- **Prompt**
Every entry below needs to be printed again exactly, with its pictures left out.

##### Information #####

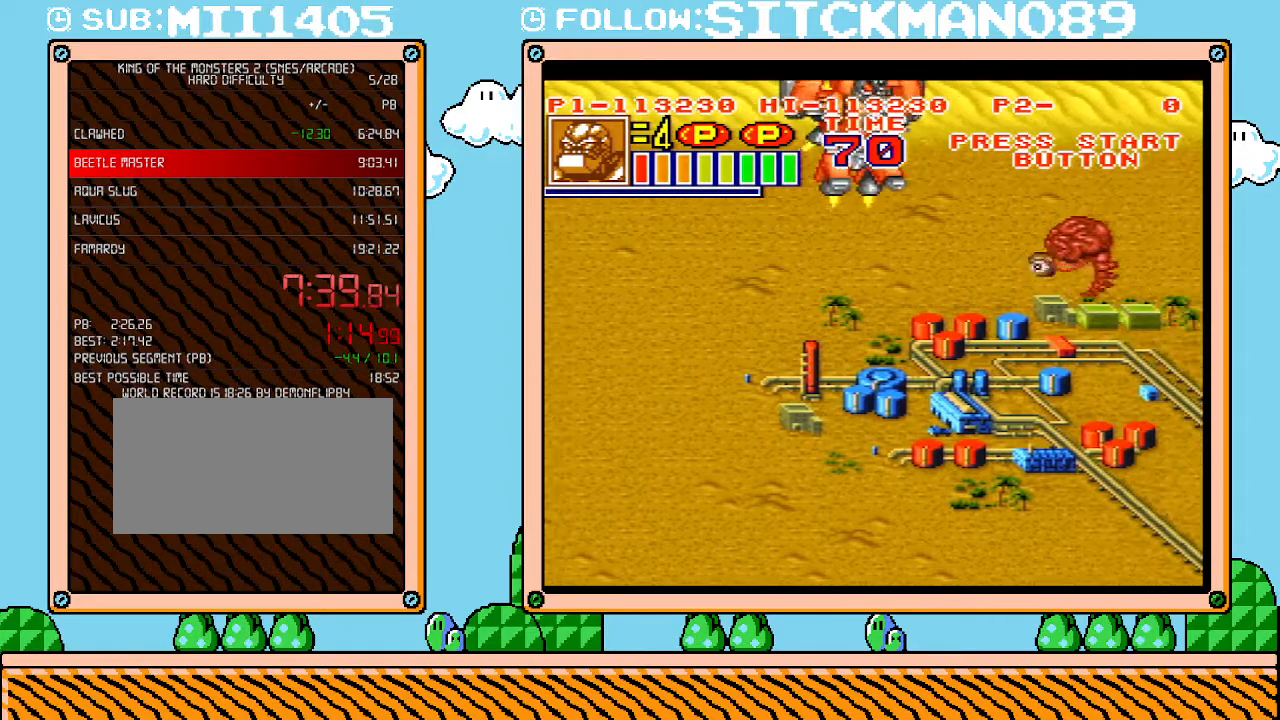
{"buttons": ["DPAD_UP", "DPAD_RIGHT"], "events": []}
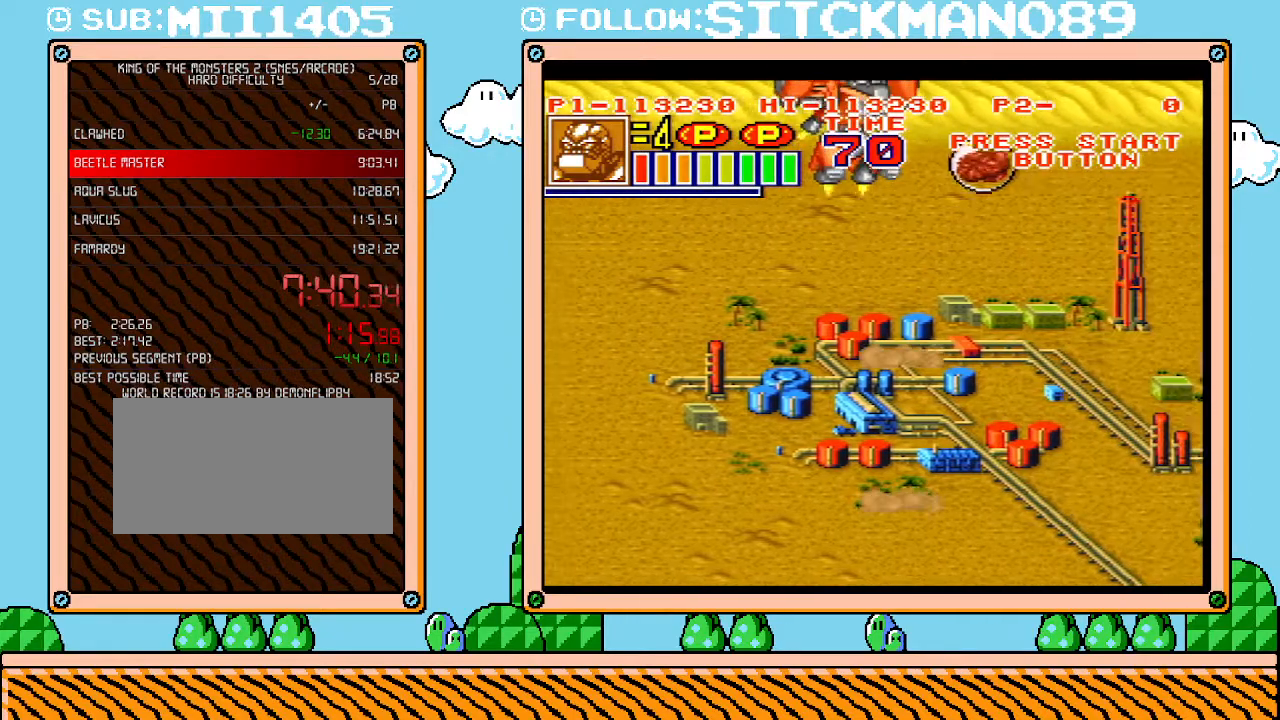
{"buttons": ["DPAD_UP", "DPAD_RIGHT"], "events": []}
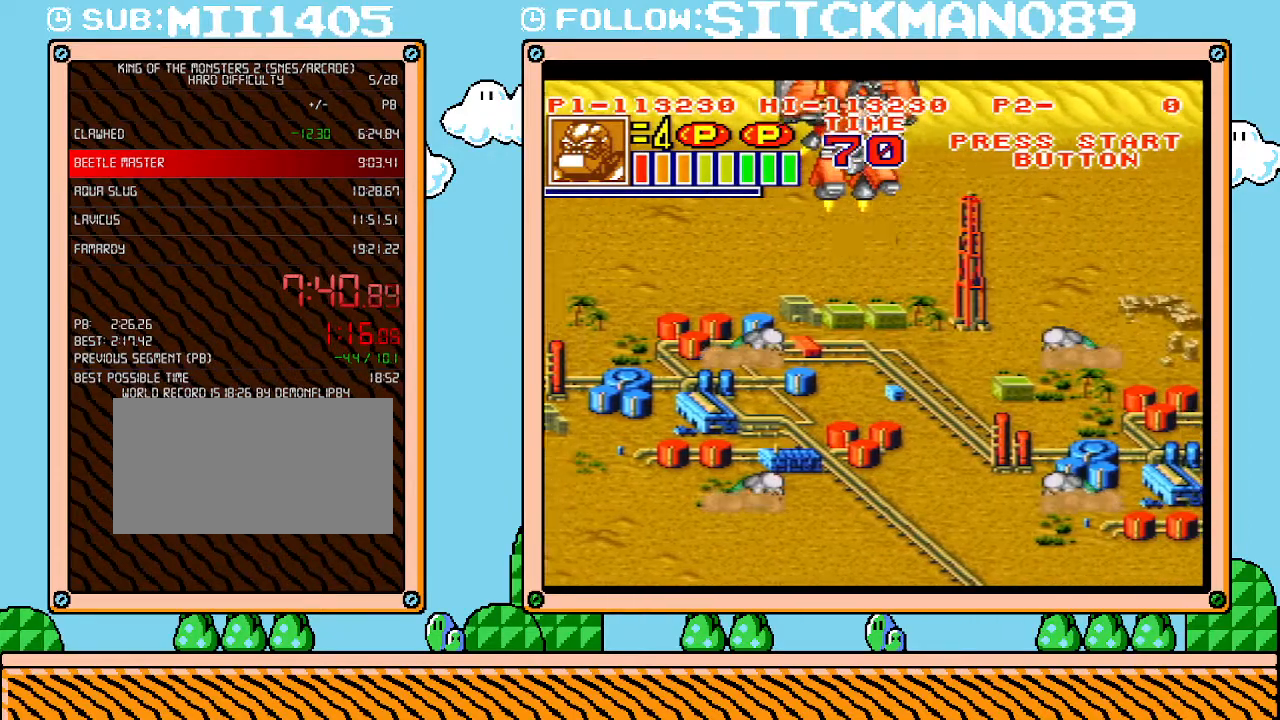
{"buttons": ["DPAD_UP", "DPAD_RIGHT"], "events": []}
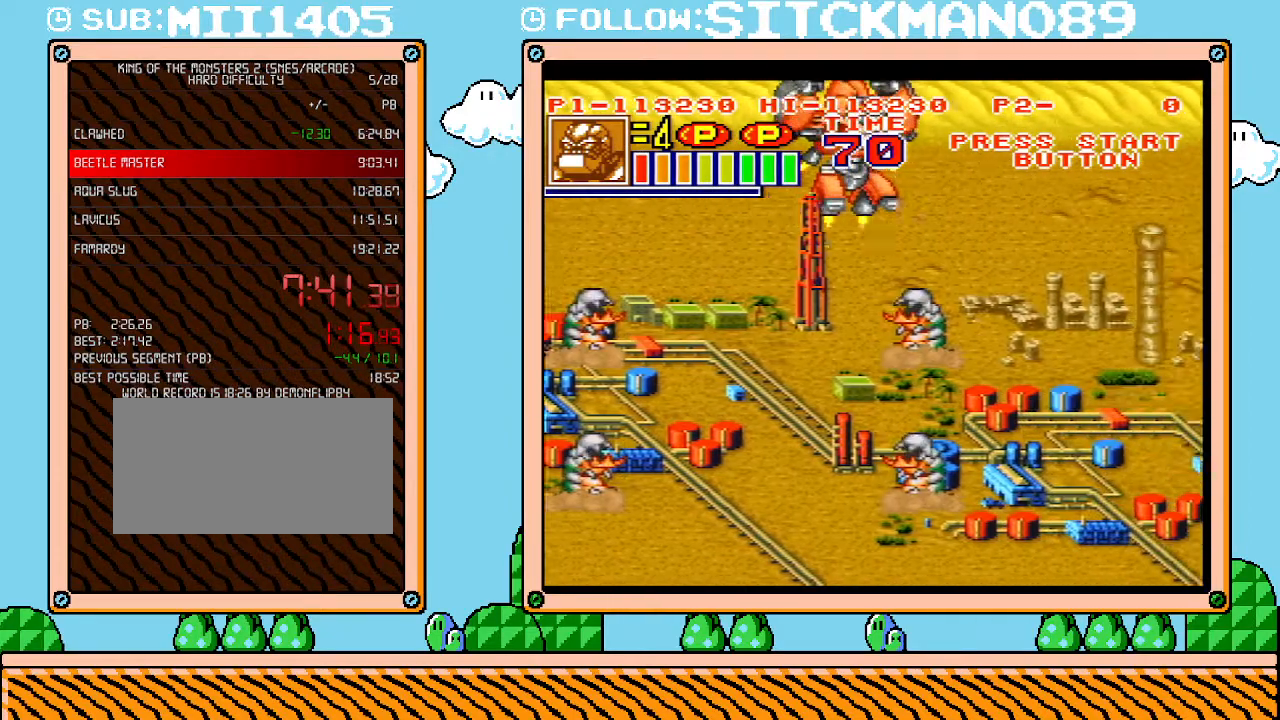
{"buttons": ["DPAD_UP", "DPAD_RIGHT"], "events": []}
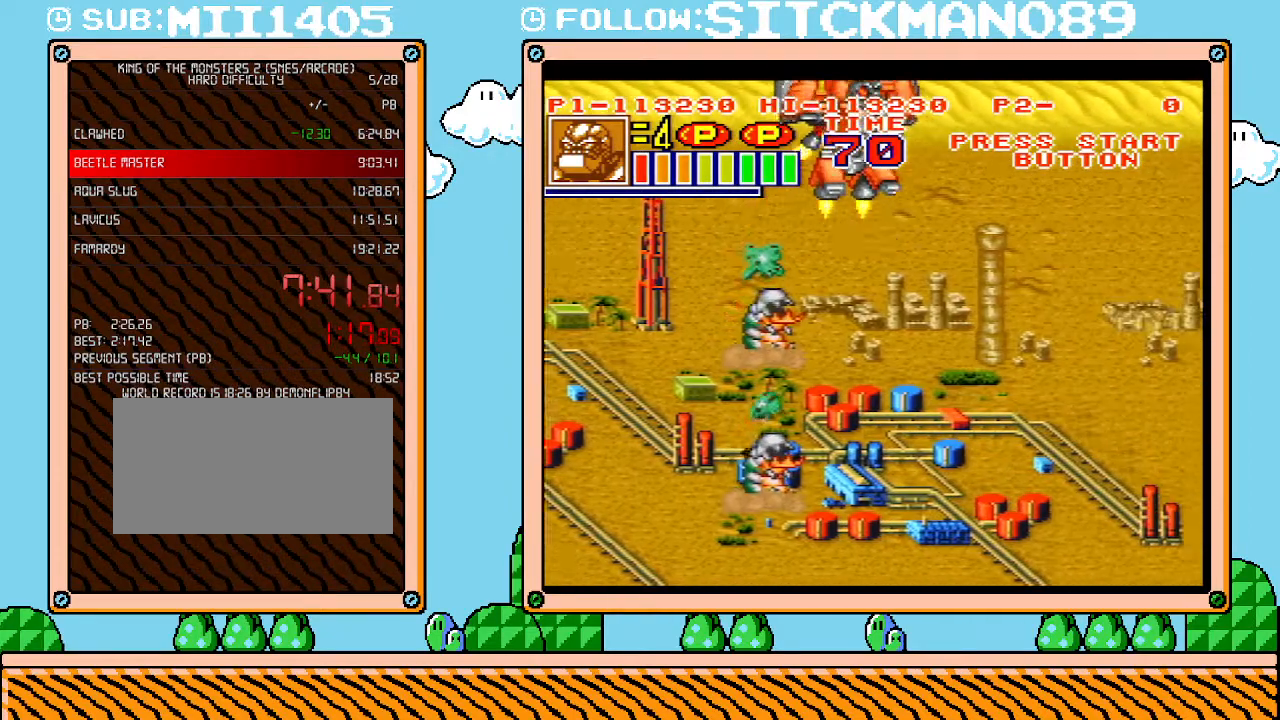
{"buttons": ["DPAD_UP", "DPAD_RIGHT"], "events": []}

#####

- **Response box**
{"buttons": ["DPAD_UP", "DPAD_RIGHT"], "events": []}
{"buttons": ["DPAD_UP", "DPAD_RIGHT"], "events": []}
{"buttons": ["DPAD_UP", "DPAD_RIGHT"], "events": []}
{"buttons": ["DPAD_UP", "DPAD_RIGHT"], "events": []}
{"buttons": ["DPAD_UP", "DPAD_RIGHT"], "events": []}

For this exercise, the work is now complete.